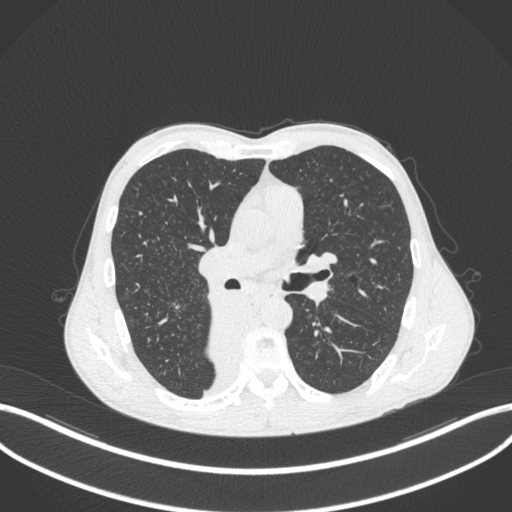
Chest CT, one axial slice; position 218 of 371 along the scan axis; reconstruction kernel B31f; lung window (W 1500 / L -600 HU); 1 mm slice thickness; 512 × 512 image matrix. Male patient, age 58 years. Case-level facts recorded for this patient, not image findings: clinical TNM (as recorded): T3 N1 M1.
Outlined on this slice (bounding box drawn by a radiologist):
- lung tumour (recorded histology: squamous cell carcinoma): bounding box (x1, y1, x2, y2) in pixels: (206, 290, 254, 379)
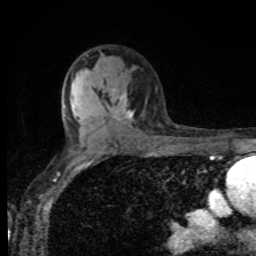
Breast MRI, one axial slice; position 59 of 80 along the scan axis; cropped to one breast; dynamic contrast-enhanced series, time point 2 of 8 at this slice position (early post-contrast); 1.5 T; TE 4.2 ms, TR 7 ms; 2 mm slice thickness; 256 × 256 image matrix. Female patient.
Structures marked on this image (semi-automatically segmented with operator editing):
- enhancing-tissue mask used for the functional tumour volume (all voxels passing the contrast-enhancement thresholds inside the analysis volume; usually the tumour): bounding box [x1, y1, x2, y2] px = [112, 93, 133, 121]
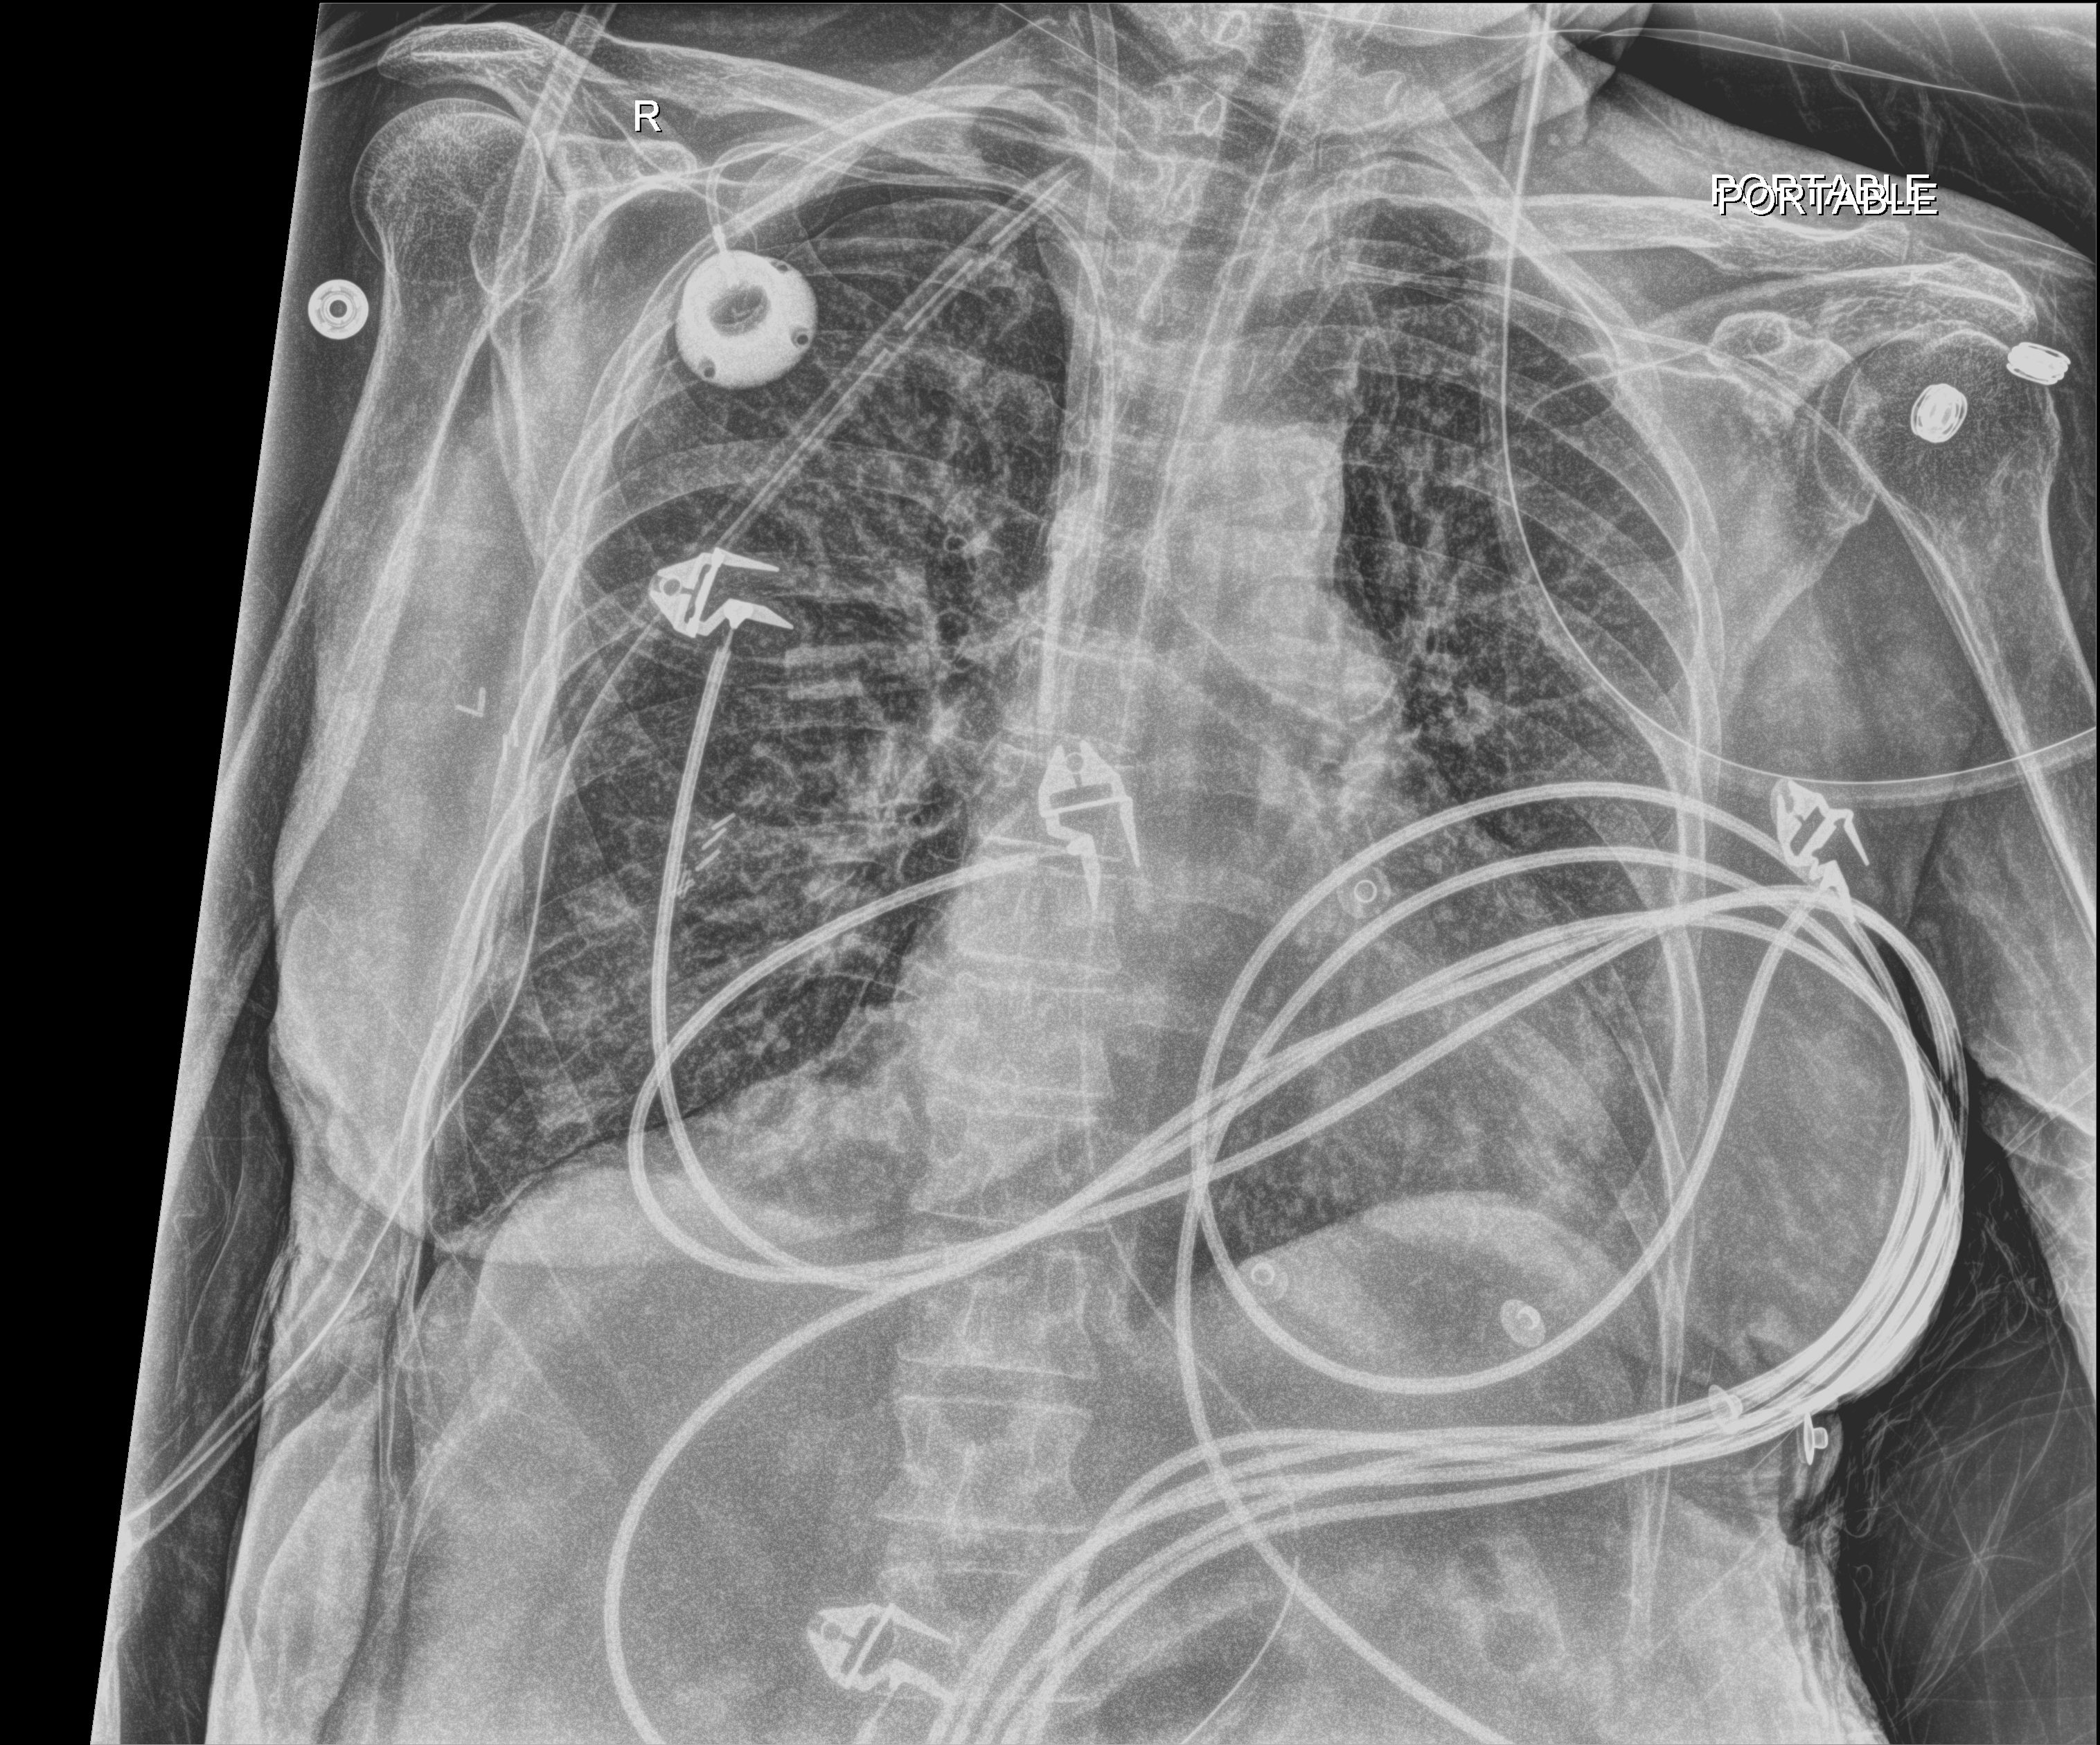
Chest X-ray. Female patient hospitalised with COVID-19, age 60–74 years.
Admission-level facts for this patient (not findings on this image; timing relative to this image not recorded): COPD (admission record): no.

------------------------

■ Brief ■
Reproduce the material above exactly, but only from the line with "- lung tumour" through its last line, leaving pictures out.

■ Completed exercise ■
- lung tumour (recorded histology: squamous cell carcinoma): bounding box (x1, y1, x2, y2) in pixels: (206, 290, 254, 379)
Breast MRI, one axial slice; position 59 of 80 along the scan axis; cropped to one breast; dynamic contrast-enhanced series, time point 2 of 8 at this slice position (early post-contrast); 1.5 T; TE 4.2 ms, TR 7 ms; 2 mm slice thickness; 256 × 256 image matrix. Female patient.
Structures marked on this image (semi-automatically segmented with operator editing):
- enhancing-tissue mask used for the functional tumour volume (all voxels passing the contrast-enhancement thresholds inside the analysis volume; usually the tumour): bounding box [x1, y1, x2, y2] px = [112, 93, 133, 121]
Chest X-ray. Female patient hospitalised with COVID-19, age 60–74 years.
Admission-level facts for this patient (not findings on this image; timing relative to this image not recorded): COPD (admission record): no.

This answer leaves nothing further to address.